• slide
  • slide
  • slide

‘Enabling life’: Rogers makes overdose-reversing drug, test strips accessible to public

03/15/24 06:00:pm
  • slide
  • slide
  • slide

As a way to save lives during a nationwide opioid crisis, Rogers will soon have the overdose-reversing drug naloxone and fentanyl test strips accessible for the general public at all three southeast Wisconsin campuses.

“We are proud of our dedication to evidence-based treatment, yet we must acknowledge areas where additional growth is imperative,” says Jim Hishmeh, director of addiction services. “In the realm of harm reduction for our substance use disorder patients, we recognize the urgency to enhance our care.”

In recent years, fentanyl, a potent synthetic opioid, has driven an increase in overdose deaths. According to the Wisconsin Department of Health Services, opioids were involved in 80% of overdose deaths in 2021, with fentanyl present in 91% of those deaths.

Recently, fentanyl has been found in nearly 80% of the heroin tested in Waukesha County and can also be present in other drugs such as pressed pills and cocaine, says Jim, who serves on the Waukesha Substance Use Advisory Committee. With community need at an all-time high, he says Rogers is responding. In early March, Rogers installed a vending machine with fentanyl test strips and naloxone at the Oconomowoc hospital campus.

Also known under the brand-name Narcan, naloxone is a safe, highly effective drug that reverses opioid overdoses. Waukesha County funds the vending machine and its products, which are provided by the Addiction Resource Council.

Jim says Rogers is also working with Milwaukee County to provide the same resources in Brown Deer and West Allis. In the meantime, Rogers has installed boxes with naloxone and fentanyl test strips in the vestibule right inside the doors in West Allis, with plans to do so in Oconomowoc and Brown Deer as well. The resources will be free and accessible to the public 24/7. The vending machine in Oconomowoc has a larger supply of naloxone and test strips and is located inside the lobby available during business hours.

“It’s crucial employees know where it’s located, first, and to have discussions with their patients and families about the importance of having Narcan available, even if they’re not sure their loved one has an opioid use disorder,” Jim says. “The more Narcan we have available on the street, the more prepared we are for the event that we might, for example, walk into a public bathroom and find someone overdosing. Just having that lifesaving tool in your purse or in your pocket has the potential to save a life. The more naloxone is available to the public, the more lives we have the potential of saving.”

Jim says he acknowledges not everyone will have the same perspective on the availability of Narcan and test strips, and he’s open to hearing feedback and answering questions from employees.

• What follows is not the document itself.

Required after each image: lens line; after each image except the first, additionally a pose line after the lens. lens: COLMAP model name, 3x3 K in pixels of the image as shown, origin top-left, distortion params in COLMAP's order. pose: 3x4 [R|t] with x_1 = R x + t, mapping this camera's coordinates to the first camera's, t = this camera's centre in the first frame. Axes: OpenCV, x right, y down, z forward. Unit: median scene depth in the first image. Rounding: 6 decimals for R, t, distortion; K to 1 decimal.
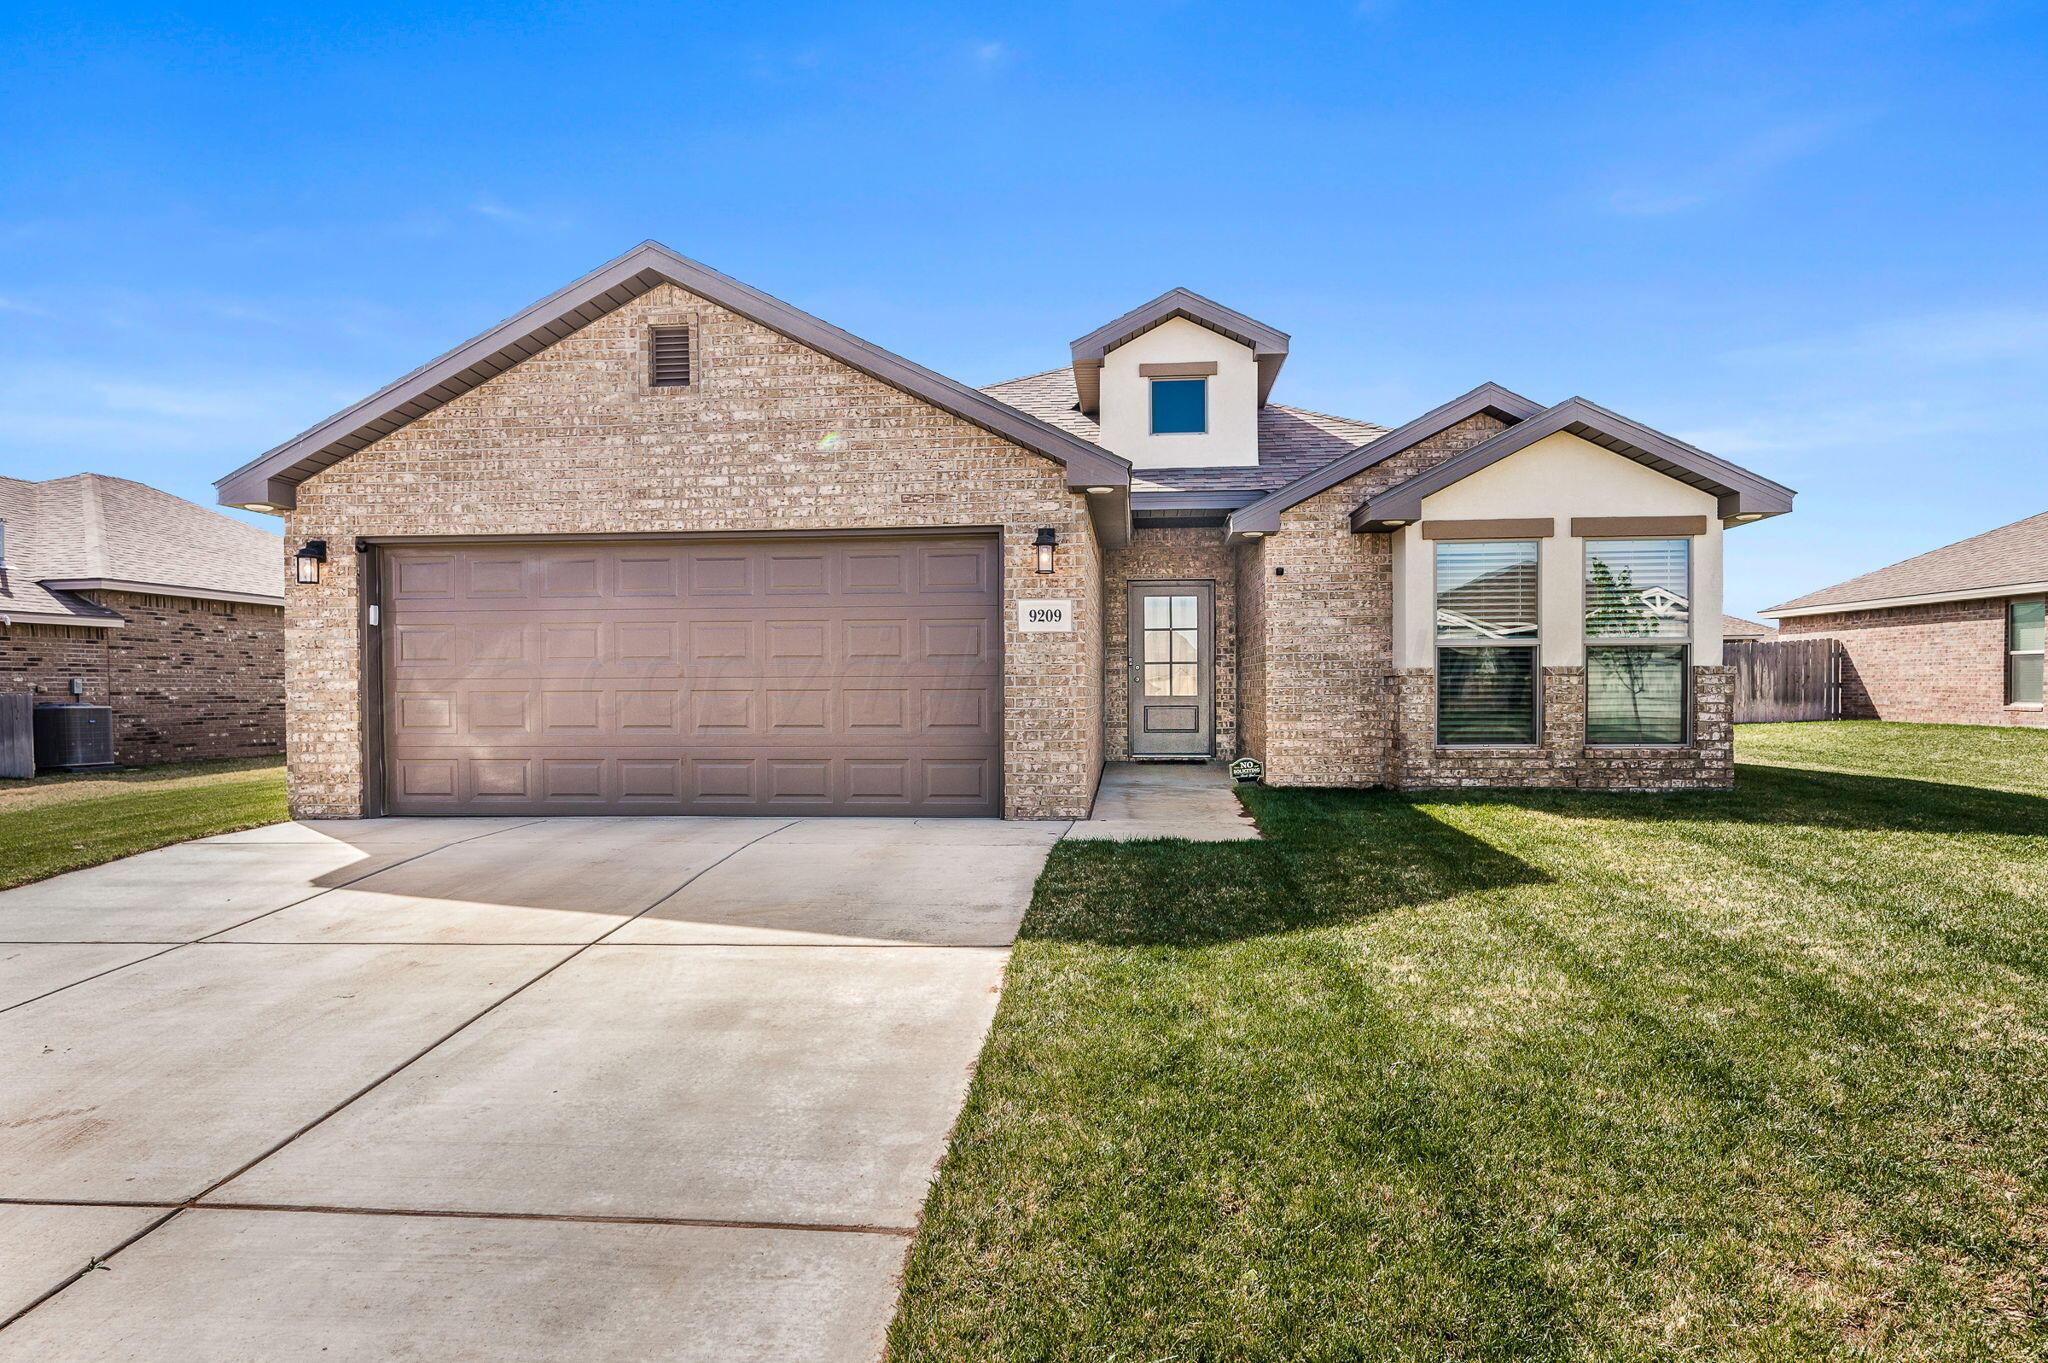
lens RADIAL K [[1201.7, 0, 1024.0], [0, 1201.7, 681.5], [0, 0, 1]] dist [0.000724, 0.000183]
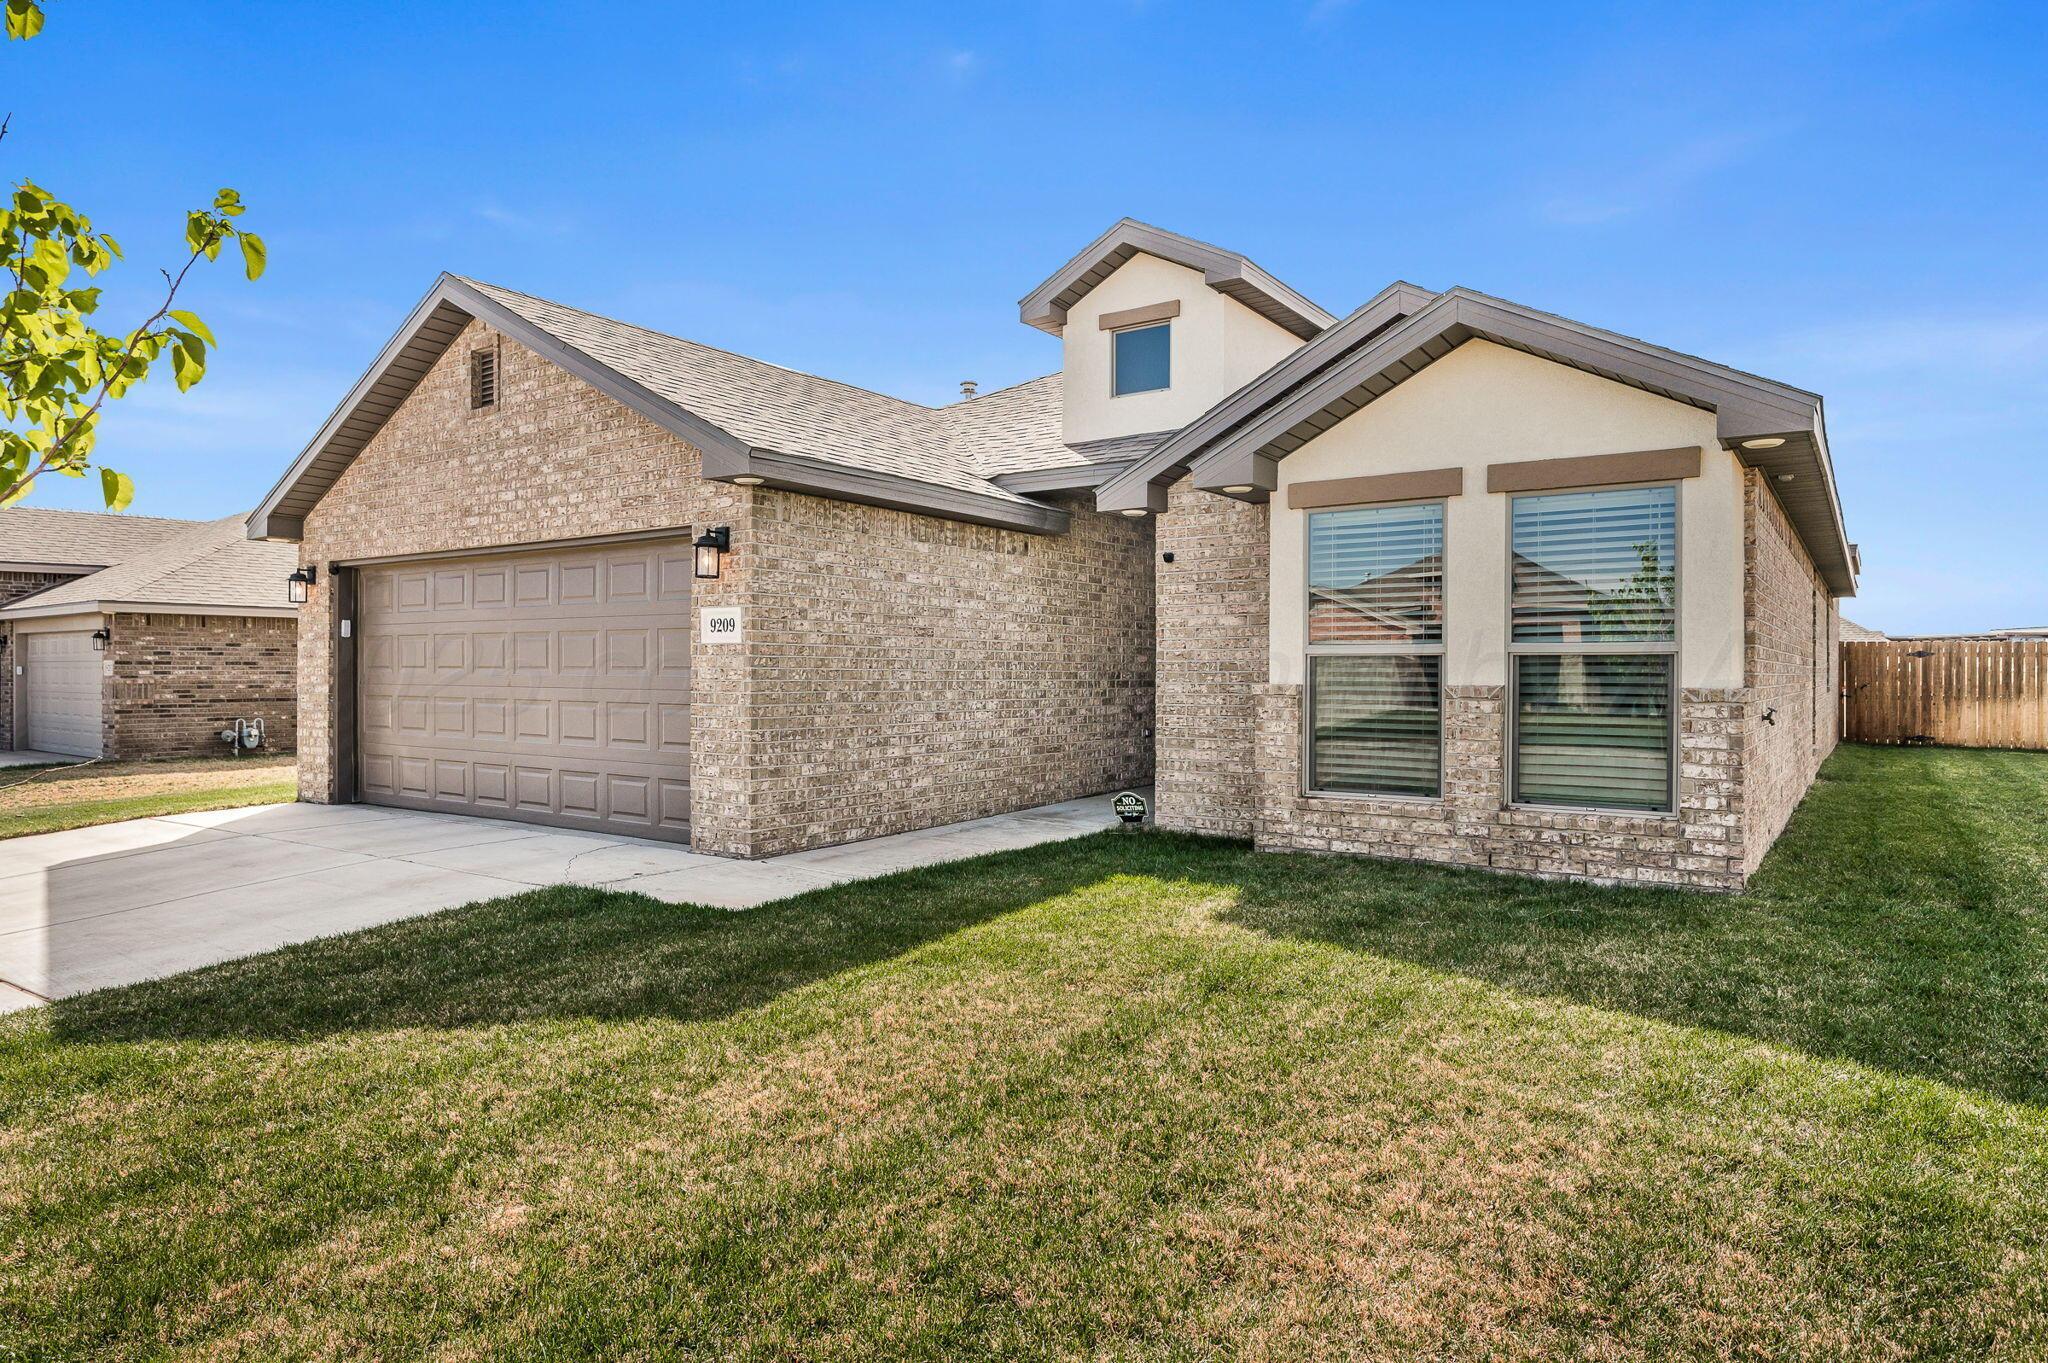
lens RADIAL K [[1217.9, 0, 1026.6], [0, 1217.9, 645.8], [0, 0, 1]] dist [0.003043, 0.000389]
pose [[0.872906, -0.002170, -0.487884, 0.573677], [-0.004615, 0.999909, -0.012705, -0.025478], [0.487867, 0.013342, 0.872816, 0.283103]]
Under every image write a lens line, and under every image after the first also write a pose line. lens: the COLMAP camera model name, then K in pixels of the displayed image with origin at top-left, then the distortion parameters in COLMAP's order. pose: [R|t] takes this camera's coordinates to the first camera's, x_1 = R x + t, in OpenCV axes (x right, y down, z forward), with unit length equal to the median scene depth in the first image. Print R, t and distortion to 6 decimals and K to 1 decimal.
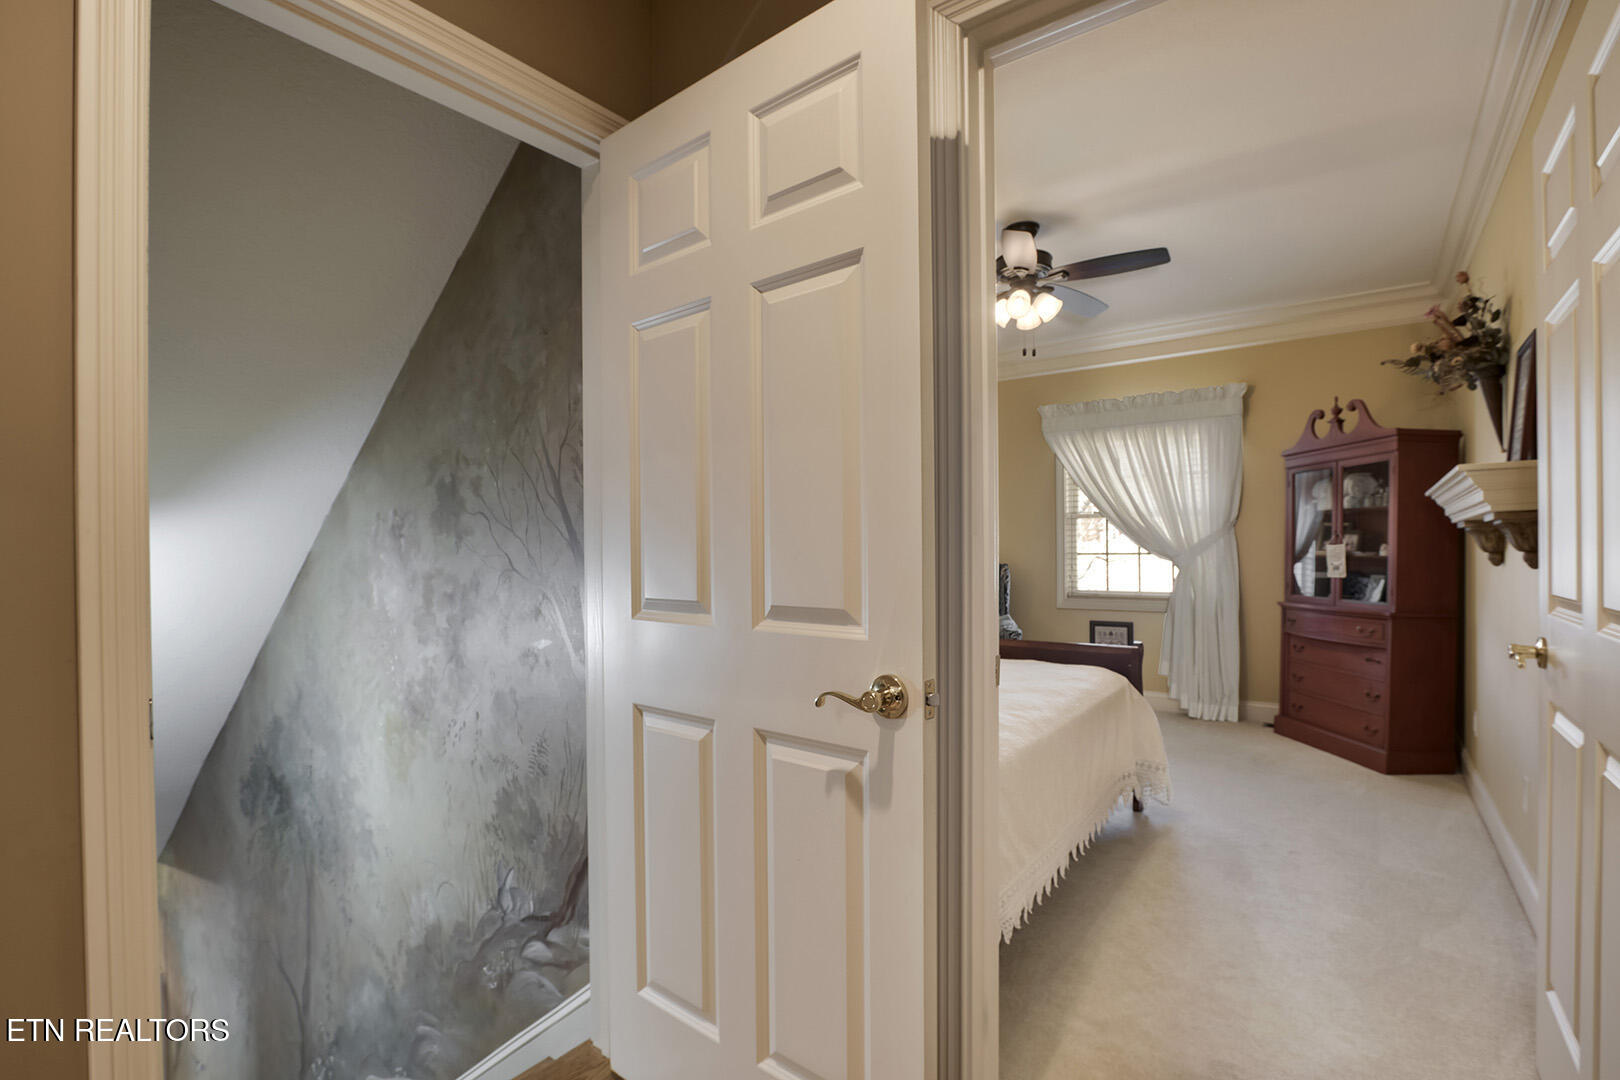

“It’s important to have those honest discussions about it, and then show society and the medical field that harm reduction strategies can be really effective,” Jim says. “There’s still a significant amount of stigma in our community, even within the field of substance use disorders. Stigma and misinformation about substance use increase shame and negativity, preventing individuals from seeking or accepting critical support, treatment, and access to life saving measures. Often, these barriers delay patients’ decisions to receive treatment, significantly increasing the severity of mental health and addiction symptoms and needs upon admission to Rogers. We’re on the forefront of reducing that stigma.”

While Jim says he can understand different perspectives, he says having these harm reduction tools just within Rogers’ doors can encourage people to take the next step toward recovery and the services provided inside.

“The way I like to look at it is, we’re actually enabling life. We can’t treat a dead person, right?” Jim says. “If we don’t get them in the door, we can’t treat them. But if a life is saved, we can get them into the treatment they need, and that’s where the change can occur. Rogers’ Mental Health and Addiction Recovery treatment philosophy and services align with emerging research and directly combat the ongoing Opioid Epidemic. Ultimately, our treatment programs actively challenge stigma, provide education, connect individuals with ongoing resources and support, and improve outcomes and prognosis.”